A pilot is supposed to be exciting and unpredictable. Car God is anything but. By page 20, I realized that everything in the story was pushing towards a “Carl hires Ricky” ending. And for that reason, the script took on this inevitability where it felt like I was in a screenplay elevator, an instrumental version of Sussudio playing in the background, me desperately wondering how much longer it would take before I got to my floor.

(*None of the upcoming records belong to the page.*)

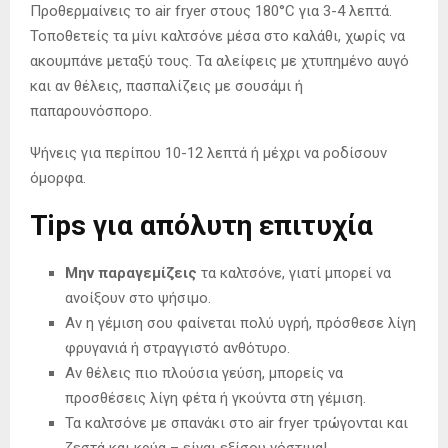
Προθερμαίνεις το air fryer στους 180°C για 3-4 λεπτά.
Τοποθετείς τα μίνι καλτσόνε μέσα στο καλάθι, χωρίς να
ακουμπάνε μεταξύ τους. Τα αλείφεις με χτυπημένο αυγό
και αν θέλεις, πασπαλίζεις με σουσάμι ή
παπαρουνόσπορο.
Ψήνεις για περίπου 10-12 λεπτά ή μέχρι να ροδίσουν
όμορφα.
Tips για απόλυτη επιτυχία
Μην παραγεμίζεις
τα καλτσόνε, γιατί μπορεί να
ανοίξουν στο ψήσιμο.
Αν η γέμιση σου φαίνεται πολύ υγρή, πρόσθεσε λίγη
φρυγανιά ή στραγγιστό ανθότυρο.
Αν θέλεις πιο πλούσια γεύση, μπορείς να
προσθέσεις λίγη φέτα ή γκούντα στη γέμιση.
Τα καλτσόνε με σπανάκι στο air fryer τρώγονται και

One option to fix these “inevitability problems” is to take what was originally your ending and make it your midpoint. Not only does that speed the plot up, but it forces you to get more creative with your storytelling. Now you have to come up with an entire second half. And if you’re not quite sure where that’s going to go, then neither will your reader be. Advantage: you.
Another note. You need to push your scenes more. The big moments here weren’t big enough, clever enough, inspired enough. For example, you set up this whole sinister call center with their sketchy signing mandate and weirdo boss. But then Ricky gets fired for… going to the bathroom?? It was weak sauce. A firing is a big scene. Get more creative. Have fun with it. I don’t know, have him figure out one of his co-workers is stealing money and he tries to do the right thing but ends up getting blamed for it (or something). But going to the bathroom is way too boring for a moment that big.
Ditto when Ricky closes the deal at the dealership. He walks into a room and… gets a guy to sign papers?? The big payoff being that he learned how to make people sign papers from signing them himself when accepting the call center job?
Umm… you don’t need to learn how to sign papers yourself to teach other people how to sign papers. I’m pretty sure paper-signing is self-explanatory. And yes, I know the signer was blind but that was immaterial.
This spoke to something bigger about Ricky, which is that he’s too passive. I’ll get into that more in “What I Learned.” But for right now, we need more variety in the plotting. The story can’t feel inevitable. The big scenes need to be more imaginative. And, finally, Ricky has to have a little more backbone.
Despite this critique, I would DEFINITELY encourage Ricky to keep writing. All of the stuff that I’ve mentioned here can be learned.
:)
Script link: Car God
[ ] What the hell did I just read?
[x] wasn’t for me
[ ] worth the read
[ ] impressive
[ ] genius
What I learned: Your main character has to be good at something. Ricky pretty much stumbles through this story, riding shotgun, displaying no noticeable skills. That’s fine if that’s his character TO AN EXTENT. But here’s a guy who’s in prison. So I’m guessing he’s been active in some area of his life (selling drugs maybe?). We have to see some of that hustle, that activity, come out somewhere. Because main characters who are along for the ride can’t anchor major TV shows. They’ve got to be good at something and they’ve got to be active. Even the wimpy Walter White was a chemistry god.